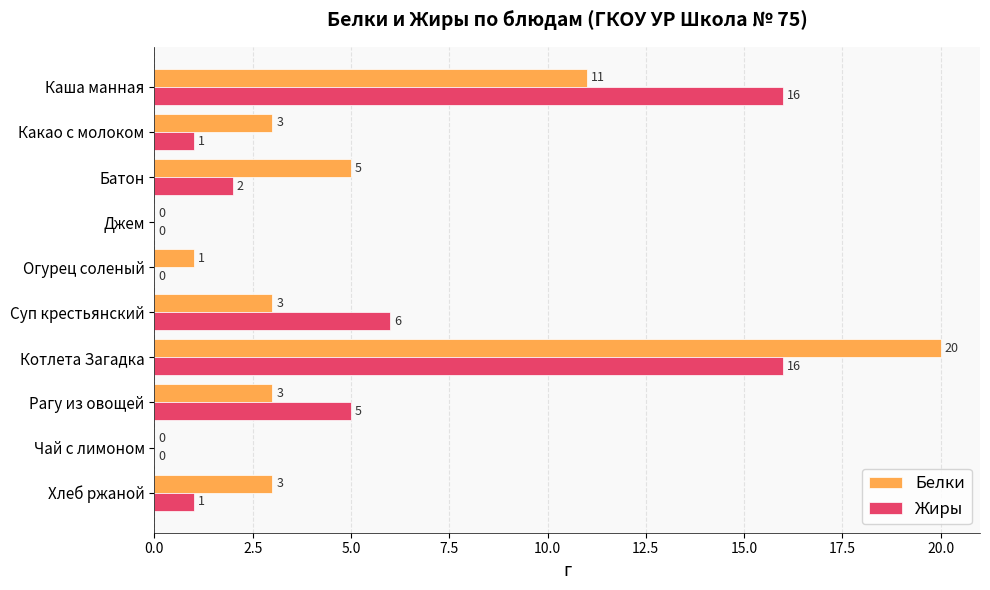

Count the number of categories in the chart.

10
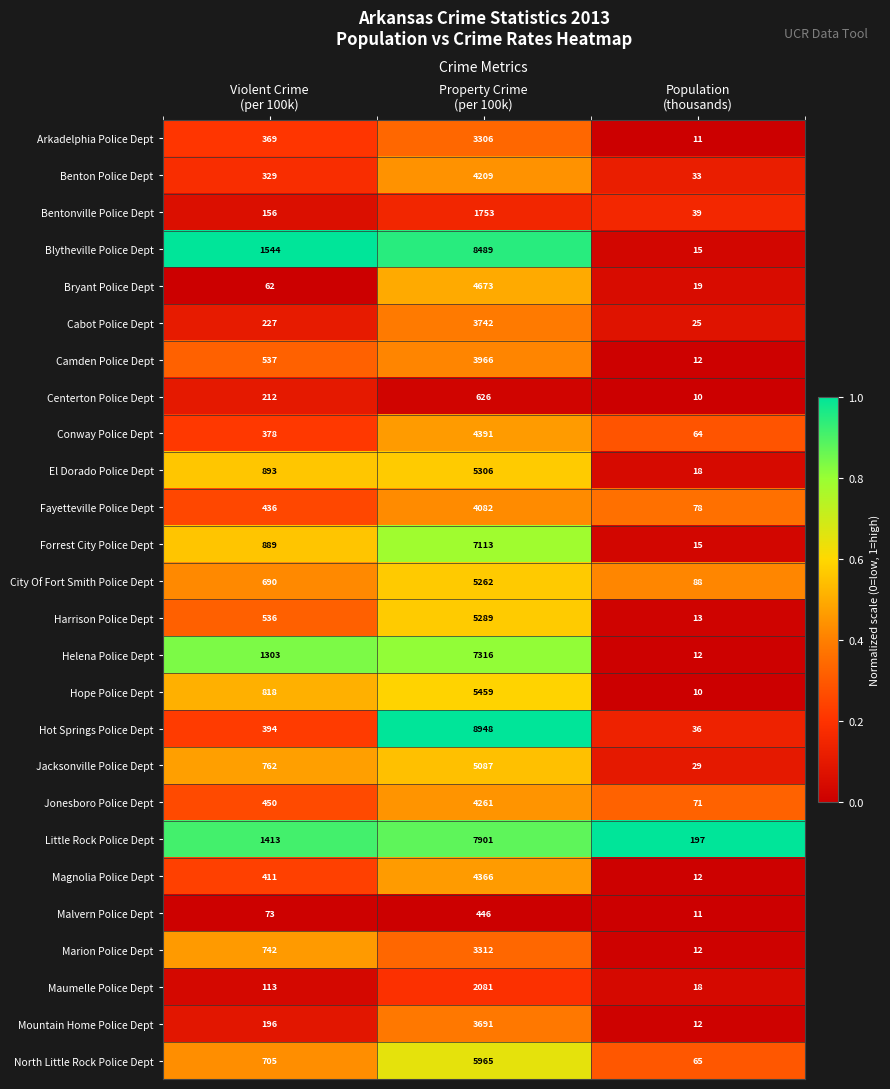

What is the spread (max minus min) of values at Population
(thousands)?

187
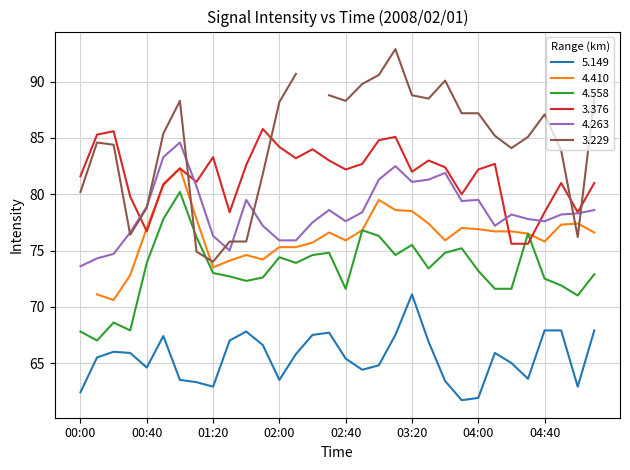

What is the minimum value for 5.149?

61.7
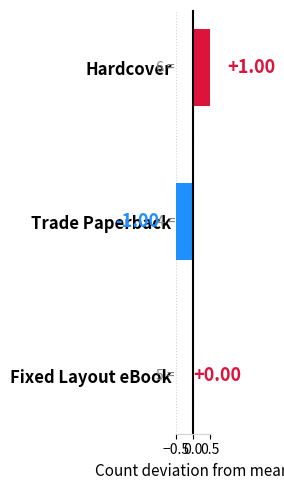

The chart shows a value of -1 at Trade Paperback. True or false?

True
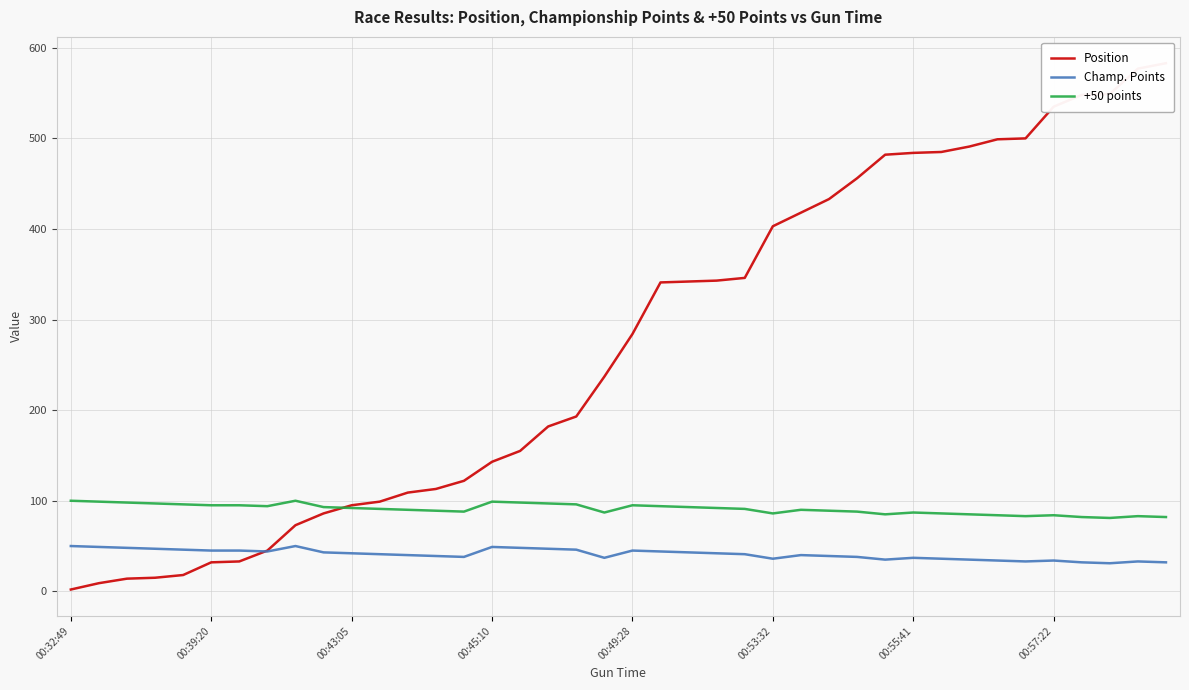

The value of +50 points at 32 is 85. True or false?

True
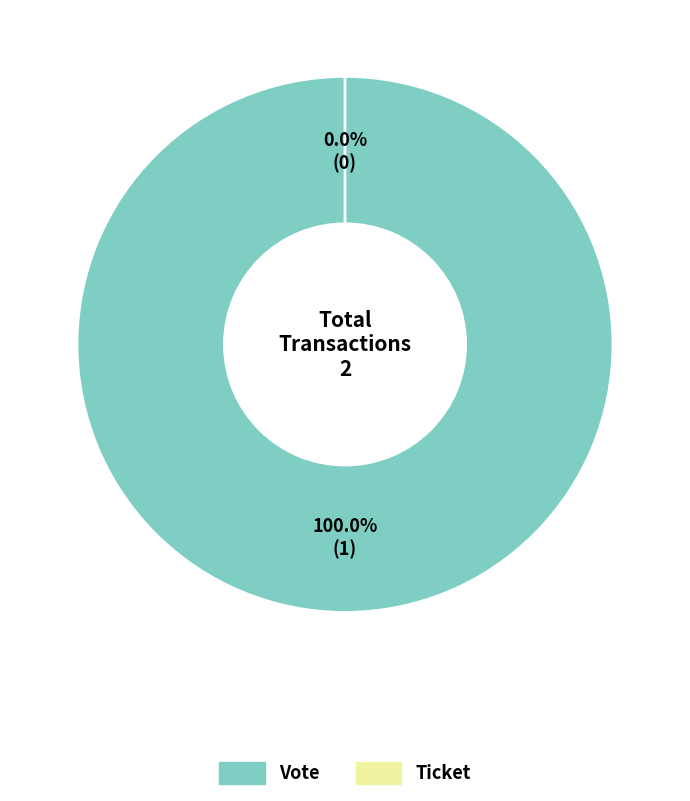

Is it true that Vote (io_index=1) is 88% of the pie?

False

══════════

ASSIGNMENT
Rewrite the lines above as a numbered list, skipping blank lines and leaving out the pictures.

EXERCISE SOLUTION
1. Count the number of categories in the chart.
2. 10
3. What is the spread (max minus min) of values at Population
4. (thousands)?
5. 187
6. What is the minimum value for 5.149?
7. 61.7
8. The chart shows a value of -1 at Trade Paperback. True or false?
9. True
10. The value of +50 points at 32 is 85. True or false?
11. True
12. Is it true that Vote (io_index=1) is 88% of the pie?
13. False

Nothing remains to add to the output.